The new law defines a ‘boycott’ as refusing to do business with a company without a ‘reasonable business purpose’ – particularly where the company seeking funding does business in fossil fuel markets or does business with other other companies involved in fossil fuels.

A reasonable business objective is then defined as promoting the financial success or stability of a financial institution, mitigating risk for a financial institution, complying with legal or regulatory requirements, or limiting the liability of an institution. financial.

The law indicates that the treasurer can rely on information such as certification from a financial institution that it is not involved in a boycott of energy companies, publicly available statements or information made by the financial institution or its principal representatives or information published by a state or governmental entity. .

The potential restrictions would apply to government banking contracts. Treasurer’s offices manage approximately $18 billion in state government revenue on an annual basis.

Riley Moore

“In West Virginia, we are an energy state. We produce coal, gas and oil. And this ESG movement in its current form is truly an existential threat to our jobs, our economy, and our tax revenues. We generate hundreds of millions of dollars in tax revenue from coal and gas specifically,” Moore said during a recent roundtable with the State Financial Officers Foundation.

“So for me, I had to do something to start fighting against that. We felt like we had a clear conflict of interest for financial institutions to manage our dollars who, at the same time, are trying to diminish our dollars and destroy our industries.

Earlier this year, BlackRock chief Larry Fink wrote in an annual letter to business leaders that the company has a fiduciary responsibility to engage with businesses on climate change. But the letter explicitly stated that BlackRock itself was not divesting from carbon producers.

“Diving out of entire sectors – or simply moving carbon-intensive assets from public to private markets – will not bring the world back to net zero. And BlackRock does not pursue divestment from oil and gas companies as a policy. Fink wrote in the letter. “We have some clients who choose to divest their assets while other clients reject this approach.”

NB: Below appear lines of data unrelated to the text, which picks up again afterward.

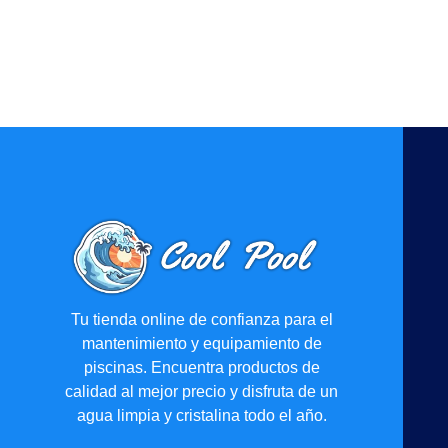
Tu tienda online de confianza para el
mantenimiento y equipamiento de
piscinas. Encuentra productos de
calidad al mejor precio y disfruta de un
agua limpia y cristalina todo el año.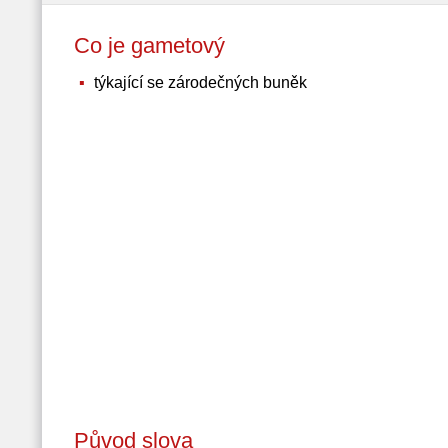
Co je gametový
týkající se zárodečných buněk
Původ slova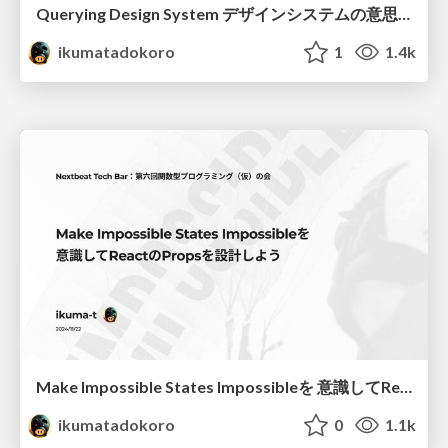
Querying Design System デザインシステムの意思決定を支える構造検索
ikumatadokoro
1
1.4k
Make Impossible States Impossibleを 意識してReactのPropsを設計しよう
ikumatadokoro
0
1.1k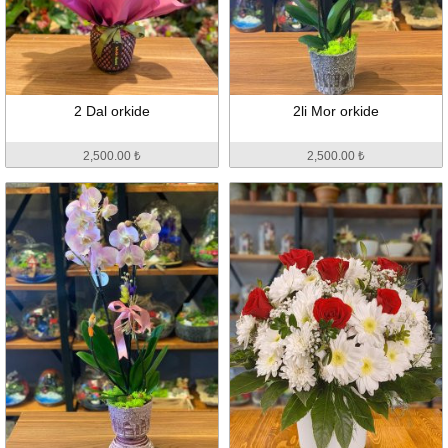
2 Dal orkide
2li Mor orkide
2,500.00 ₺
2,500.00 ₺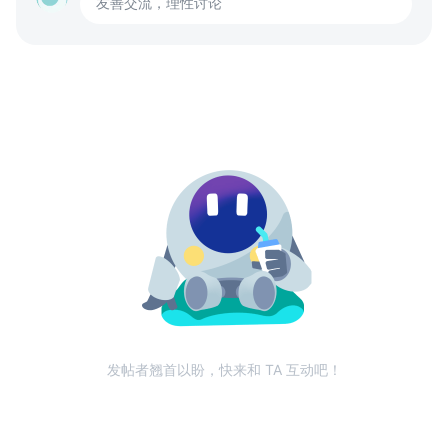
友善交流，理性讨论
发帖者翘首以盼，快来和 TA 互动吧！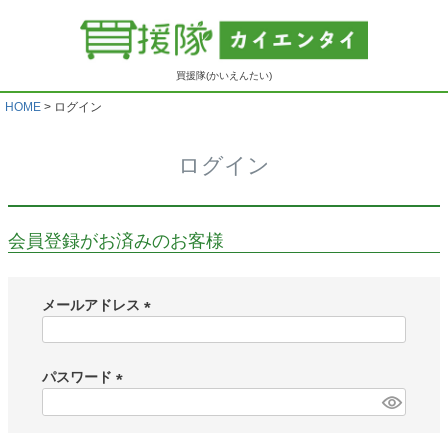
買援隊(かいえんたい)
HOME
ログイン
ログイン
会員登録がお済みのお客様
メールアドレス
(
必
須
パスワード
)
(
必
須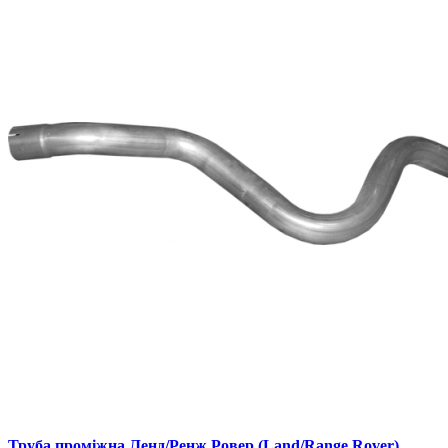
Труба промiжна Ленд/Ренж Ровер (Land/Range Rover)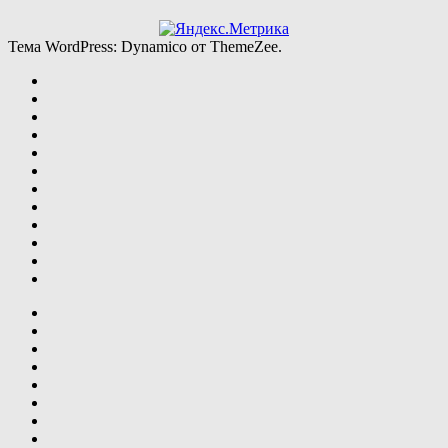
Тема WordPress: Dynamico от ThemeZee.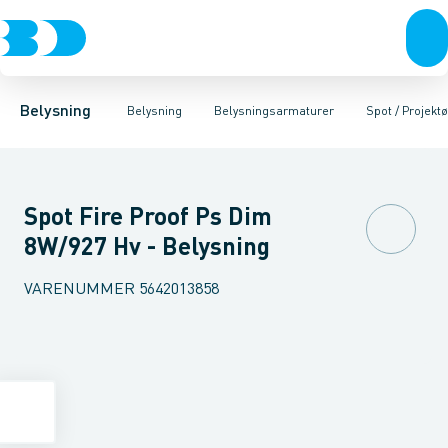
Belysning
Lyskilder
Pendler
Industriarmatur og halbelysning
Belysningsarmaturer
Lysstyring
Armaturer for vej og
Tilbehør til belysni
Belysning
Belysning
Belysningsarmaturer
Spot / Projektø
Spot Fire Proof Ps Dim
8W/927 Hv - Belysning
VARENUMMER
5642013858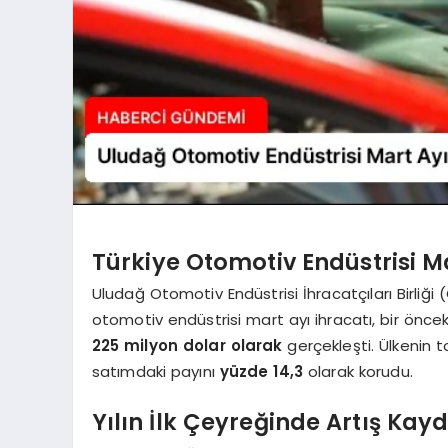
Türkiye Otomotiv Endüstrisi Ma
Uludağ Otomotiv Endüstrisi İhracatçıları Birliği
otomotiv endüstrisi mart ayı ihracatı, bir önce
225 milyon dolar olarak
gerçekleşti. Ülkenin t
satımdaki payını
yüzde 14,3
olarak korudu.
Yılın İlk Çeyreğinde Artış Kayd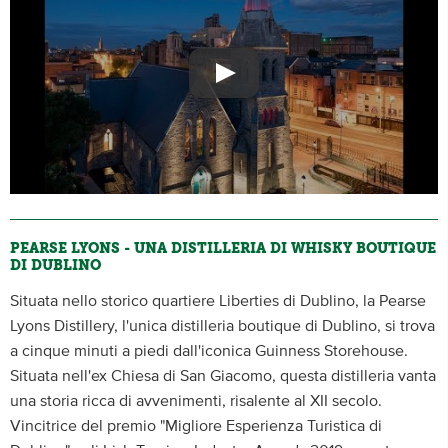
PEARSE LYONS - UNA DISTILLERIA DI WHISKY BOUTIQUE
DI DUBLINO
Situata nello storico quartiere Liberties di Dublino, la Pearse
Lyons Distillery, l'unica distilleria boutique di Dublino, si trova
a cinque minuti a piedi dall'iconica Guinness Storehouse.
Situata nell'ex Chiesa di San Giacomo, questa distilleria vanta
una storia ricca di avvenimenti, risalente al XII secolo.
Vincitrice del premio "Migliore Esperienza Turistica di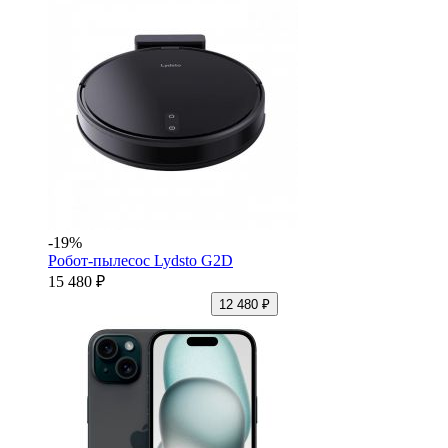
-19%
Робот-пылесос Lydsto G2D
15 480 ₽
12 480 ₽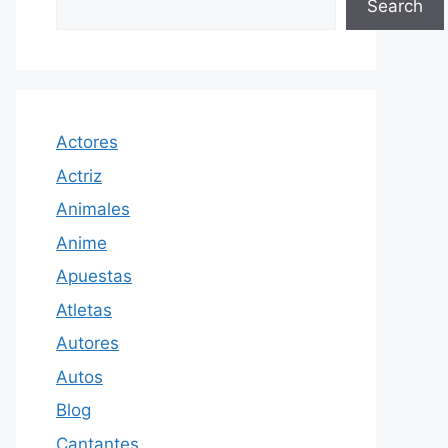
Search
Actores
Actriz
Animales
Anime
Apuestas
Atletas
Autores
Autos
Blog
Cantantes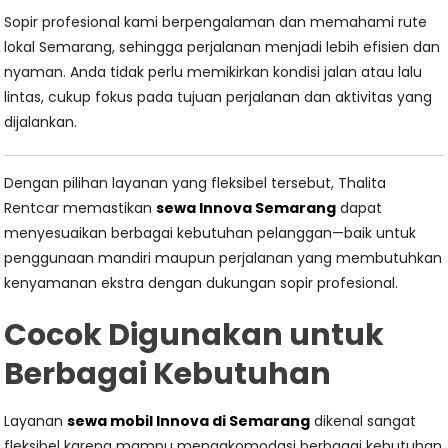
Sopir profesional kami berpengalaman dan memahami rute
lokal Semarang, sehingga perjalanan menjadi lebih efisien dan
nyaman. Anda tidak perlu memikirkan kondisi jalan atau lalu
lintas, cukup fokus pada tujuan perjalanan dan aktivitas yang
dijalankan.
Dengan pilihan layanan yang fleksibel tersebut, Thalita
Rentcar memastikan
sewa Innova Semarang
dapat
menyesuaikan berbagai kebutuhan pelanggan—baik untuk
penggunaan mandiri maupun perjalanan yang membutuhkan
kenyamanan ekstra dengan dukungan sopir profesional.
Cocok Digunakan untuk
Berbagai Kebutuhan
Layanan
sewa mobil Innova di Semarang
dikenal sangat
fleksibel karena mampu mengakomodasi berbagai kebutuhan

He continued: “Foresighted companies across a wide range of carbon-intensive sectors are transforming their businesses and their actions are a critical part of decarbonization. We believe that the companies leading the transition represent a vital investment opportunity for our clients and that directing capital to these phoenixes will be key to achieving a net zero world.

BlackRock has maintained that it has a fiduciary responsibility to protect customer money and safeguard customer investments by openly discussing the financial effects of climate change. In other words, BlackRock describes investment priorities as a reasonable business objective.

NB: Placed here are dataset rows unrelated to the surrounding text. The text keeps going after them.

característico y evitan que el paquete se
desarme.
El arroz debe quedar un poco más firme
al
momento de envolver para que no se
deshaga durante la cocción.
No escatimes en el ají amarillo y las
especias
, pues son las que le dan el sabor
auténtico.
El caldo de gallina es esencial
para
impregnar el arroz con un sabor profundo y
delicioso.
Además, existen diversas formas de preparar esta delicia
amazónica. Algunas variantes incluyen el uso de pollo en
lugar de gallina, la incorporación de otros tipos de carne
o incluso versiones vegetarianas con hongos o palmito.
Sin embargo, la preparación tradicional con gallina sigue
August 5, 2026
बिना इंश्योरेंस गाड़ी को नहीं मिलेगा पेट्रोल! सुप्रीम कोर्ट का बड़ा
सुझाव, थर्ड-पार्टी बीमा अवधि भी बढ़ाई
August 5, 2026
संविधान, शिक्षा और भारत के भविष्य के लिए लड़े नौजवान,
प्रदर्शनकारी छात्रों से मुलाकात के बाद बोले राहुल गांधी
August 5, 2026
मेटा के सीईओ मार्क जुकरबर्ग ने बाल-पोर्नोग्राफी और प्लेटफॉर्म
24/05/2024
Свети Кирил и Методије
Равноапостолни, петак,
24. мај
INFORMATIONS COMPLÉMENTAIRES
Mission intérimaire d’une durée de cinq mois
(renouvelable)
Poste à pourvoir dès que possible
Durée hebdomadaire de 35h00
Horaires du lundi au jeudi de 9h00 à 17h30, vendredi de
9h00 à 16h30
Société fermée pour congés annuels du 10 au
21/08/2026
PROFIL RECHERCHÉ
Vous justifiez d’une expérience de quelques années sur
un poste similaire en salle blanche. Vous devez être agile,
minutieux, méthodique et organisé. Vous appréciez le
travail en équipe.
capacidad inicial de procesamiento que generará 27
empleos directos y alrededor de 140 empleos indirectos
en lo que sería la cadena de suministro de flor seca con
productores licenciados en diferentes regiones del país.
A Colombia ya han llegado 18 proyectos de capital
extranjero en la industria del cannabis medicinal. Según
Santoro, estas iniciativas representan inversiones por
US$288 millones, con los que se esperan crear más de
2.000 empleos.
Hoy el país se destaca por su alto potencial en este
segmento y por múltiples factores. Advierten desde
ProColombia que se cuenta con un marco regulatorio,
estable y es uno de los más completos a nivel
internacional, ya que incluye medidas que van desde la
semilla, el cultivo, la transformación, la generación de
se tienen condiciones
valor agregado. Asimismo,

“We focus on sustainability not because we are environmentalists, but because we are capitalists and trustees for our customers. This requires understanding how companies adapt their activities to the massive changes that the economy is undergoing. As part of this goal, we ask companies to set short-, medium-, and long-term goals for greenhouse gas reduction,” Fink wrote.

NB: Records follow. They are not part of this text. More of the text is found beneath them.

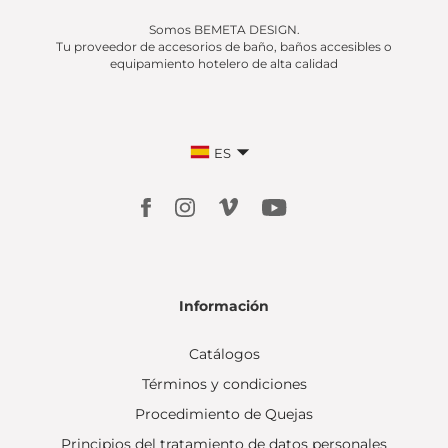
Somos BEMETA DESIGN.
Tu proveedor de accesorios de baño, baños accesibles o
equipamiento hotelero de alta calidad
ES
Información
Catálogos
Términos y condiciones
Procedimiento de Quejas
Principios del tratamiento de datos personales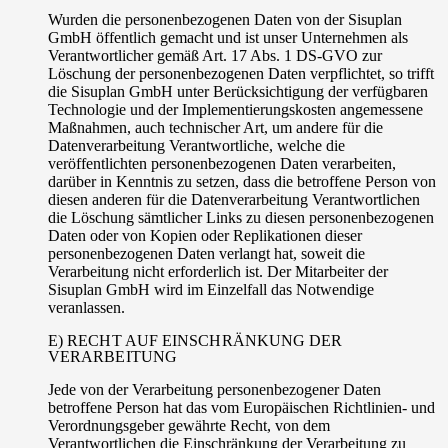
Wurden die personenbezogenen Daten von der Sisuplan
GmbH öffentlich gemacht und ist unser Unternehmen als
Verantwortlicher gemäß Art. 17 Abs. 1 DS-GVO zur
Löschung der personenbezogenen Daten verpflichtet, so trifft
die Sisuplan GmbH unter Berücksichtigung der verfügbaren
Technologie und der Implementierungskosten angemessene
Maßnahmen, auch technischer Art, um andere für die
Datenverarbeitung Verantwortliche, welche die
veröffentlichten personenbezogenen Daten verarbeiten,
darüber in Kenntnis zu setzen, dass die betroffene Person von
diesen anderen für die Datenverarbeitung Verantwortlichen
die Löschung sämtlicher Links zu diesen personenbezogenen
Daten oder von Kopien oder Replikationen dieser
personenbezogenen Daten verlangt hat, soweit die
Verarbeitung nicht erforderlich ist. Der Mitarbeiter der
Sisuplan GmbH wird im Einzelfall das Notwendige
veranlassen.
E) RECHT AUF EINSCHRÄNKUNG DER
VERARBEITUNG
Jede von der Verarbeitung personenbezogener Daten
betroffene Person hat das vom Europäischen Richtlinien- und
Verordnungsgeber gewährte Recht, von dem
Verantwortlichen die Einschränkung der Verarbeitung zu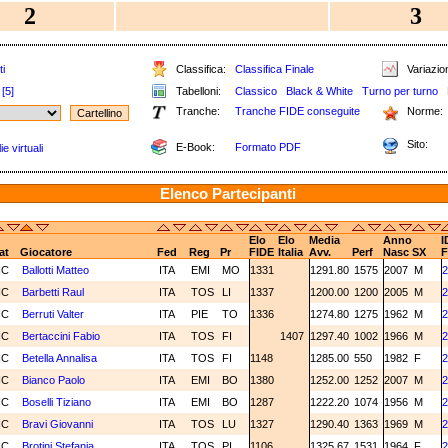
2
3
ti
Classifica:
Classifica Finale
Variazion
[5]
Tabelloni:
Classico
Black & White
Turno per turno
Tranche:
Tranche FIDE conseguite
Norme:
Sito:
E-Book:
Formato PDF
e virtuali
Elenco Partecipanti
Elo
Elo
Media
Anno
I
at
Giocatore
Fed
Reg
Pr
FIDE
Italia
Avv.
Perf
Nasc
SX
F
NC
Ballotti Matteo
ITA
EMI
MO
1331
1291.80
1575
2007
M
2
NC
Barbetti Raul
ITA
TOS
LI
1337
1200.00
1200
2005
M
2
NC
Berruti Valter
ITA
PIE
TO
1336
1274.80
1275
1962
M
2
NC
Bertaccini Fabio
ITA
TOS
FI
1407
1297.40
1002
1966
M
2
NC
Betella Annalisa
ITA
TOS
FI
1148
1285.00
550
1982
F
2
NC
Bianco Paolo
ITA
EMI
BO
1380
1252.00
1252
2007
M
2
NC
Boselli Tiziano
ITA
EMI
BO
1287
1222.20
1074
1956
M
2
NC
Bravi Giovanni
ITA
TOS
LU
1327
1290.40
1363
1969
M
2
NC
Brotini Stefania
ITA
TOS
PI
1106
1325.67
1531
1964
F
2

Moore has been a vocal critic of policies that flow from environmental, social and governance policies.

This month, Moore wrote a commentary for the Wall Street Journal’s opinion section with Vivek Ramaswamy, the author of “Woke Inc: Inside Corporate America’s Social Justice Scam.”

The article focuses on the power of large funds like BlackRock, State Street and Vanguard to make investment decisions despite the passive role that individual investors can play.

“The aggregation of capital in the hands of three corporations – and the associated power to shape the social agendas of corporate America – is an anticompetitive problem that demands a competitive market solution,” Ramaswamy and Moore wrote.

The article describes Moore’s actions as “steps to sever ties with major asset managers who fail to advance the interests of his state’s citizens.” This is a type of market response: state treasurers are not market regulators, but they are market players who allocate capital on behalf of their constituents. Moving money has a greater impact than recovering the right to vote.